Other, arguably wiser, persons leave the mystery of the origins of the natural robots alone.

The larger, more elaborate robots have always been worshipped, if not quite as gods.
Many orders of mathetes have been established over time to attend to their maintenance, and because it made sense to dedicate a body of people exclusively to the task of studying them.
The discovery of no end of new inventions has proceeded from close scrutiny of their workings and behavior.

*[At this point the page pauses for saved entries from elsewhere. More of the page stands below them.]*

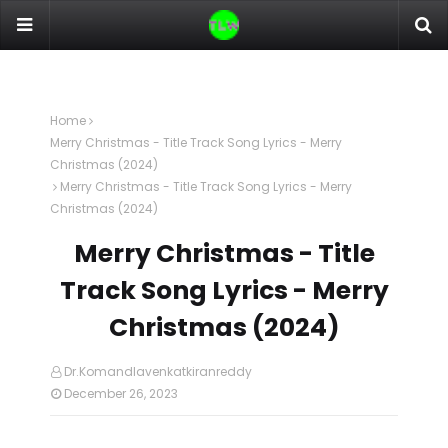
Home
Merry Christmas - Title Track Song Lyrics - Merry
Christmas (2024)
Merry Christmas - Title Track Song Lyrics - Merry
Christmas (2024)
Merry Christmas - Title
Track Song Lyrics - Merry
Christmas (2024)
Dr.Komandlavenkatkiranreddy
December 26, 2023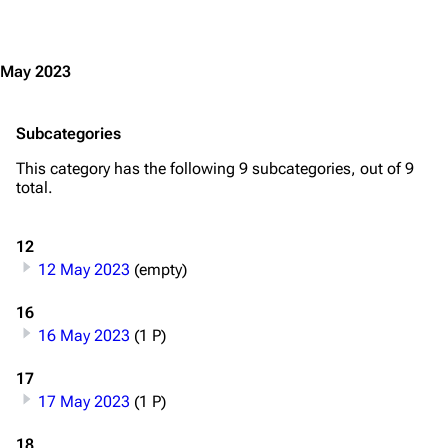
Jump to content
May 2023
Subcategories
This category has the following 9 subcategories, out of 9
total.
12
12 May 2023
(empty)
16
16 May 2023
(1 P)
17
17 May 2023
(1 P)
3.4K
12
290.3K
18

It is forbidden to name the robots, so they are given only nicknames:
there’s urchin, groper, troglodyte, anemone, and urn.
Urchin looks like a sea urchin, a haystack of pipes around a two-part body, with a single hydraulic foot.
Groper is a mechanical fabric and looks like a whitish-silver tarpaulin draped over a mammoth caterpillar that isn’t there;
it is in constant motion and feels its way along with giant ‘hands’ of charged plasma.
No one has ever seen troglodyte, who never leaves the cave below its shrine;
it is all covered in a material so highly reflective that even the faintest light rebounds with blinding intensity from its skin.
Anemone is capable of flight;
it is a boxy turbine skirted with machine fibers and spherical jettiphers.
Urn is actually more like a massive goblet with rough vertical stripes of rock along its sides, and huge drills.